Nor are bionics the only technology transforming norms of health and human performance. For example, in search of enhanced cognitive performance, many people are experimenting with modafinil, a treatment for narcolepsy, while others routinely take selective serotonin reuptake inhibitors (SSRIs) like Paxil and Zoloft to regulate their moods and sense of well-being. These drugs are but the forerunners of a new generation of neuroenhancers and brain stimulation devices that promise shortcuts to even greater intellectual heights.
In Switzerland, which leads the way in many of these technologies and therapies, concerns about the health and ethical impacts are leading to calls for greater regulation. This month, the Swiss Public Health Service reported that adolescent use of methylphenidate, the generic name for Ritalin, had increased by 40 percent between 2005 and 2008, mirroring trends in the US where off-label use is rife among high-school and college students. There is similar concern about the wide uptake of anti-anxiety drugs as pharmaceutical companies seek to redefine social pathologies as treatable psychiatric conditions and aggressively market the therapies to consumers.

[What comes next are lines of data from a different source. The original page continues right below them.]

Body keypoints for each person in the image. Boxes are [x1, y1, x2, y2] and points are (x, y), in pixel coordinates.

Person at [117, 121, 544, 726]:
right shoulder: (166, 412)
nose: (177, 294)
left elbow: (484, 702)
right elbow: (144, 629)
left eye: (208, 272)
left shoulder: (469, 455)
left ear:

The problem is that as technology blurs the distinction between illness and optimal health, it becomes increasingly difficult to distinguish normal from abnormal.
“It’s not only question of human enhancement,” said Anne Eckhardt, the author of a recent report on the opportunities and risks of the human enhancement market for the Swiss Centre for Technology Assessment. “It’s also about medicalization and changing definitions of disease and disability.”
For the moment, this posthuman future still lies some way off. We do not need a brain implant to use Google — Google’s glasses, iPads and mobile phones are, at the moment, more than sufficient for most people’s needs.
“In the long run, technology will surpass our biological nature, but we should not underestimate the technical challenges in getting to that stage,” Bostrom said.
It is an assessment with which Meyer concurs. Since being fitted with his i-limb, Meyer says that actions that used to be unimaginable — such as wheeling a suitcase through duty-free while talking on his mobile phone — he now performs with confidence and ease. However, although the i-limb has enabled him to transcend his feelings of inadequacy and shame, he is a long way from considering himself transhuman, let alone superhuman.
The only point in the Channel 4 documentary at which Meyer appeared to balk at the brave new transhuman future was when he came face to face with “Bionic Bertolt” — the robot bearing his hand and a prosthetic version of his face. He was clearly appalled by the transformation.
“It really freaked me out,” he said.
Meyer’s visceral reaction drove home the extent to which these posthuman technologies provoke visions of dystopian futures, or what Miah pithily calls “the yuck factor.”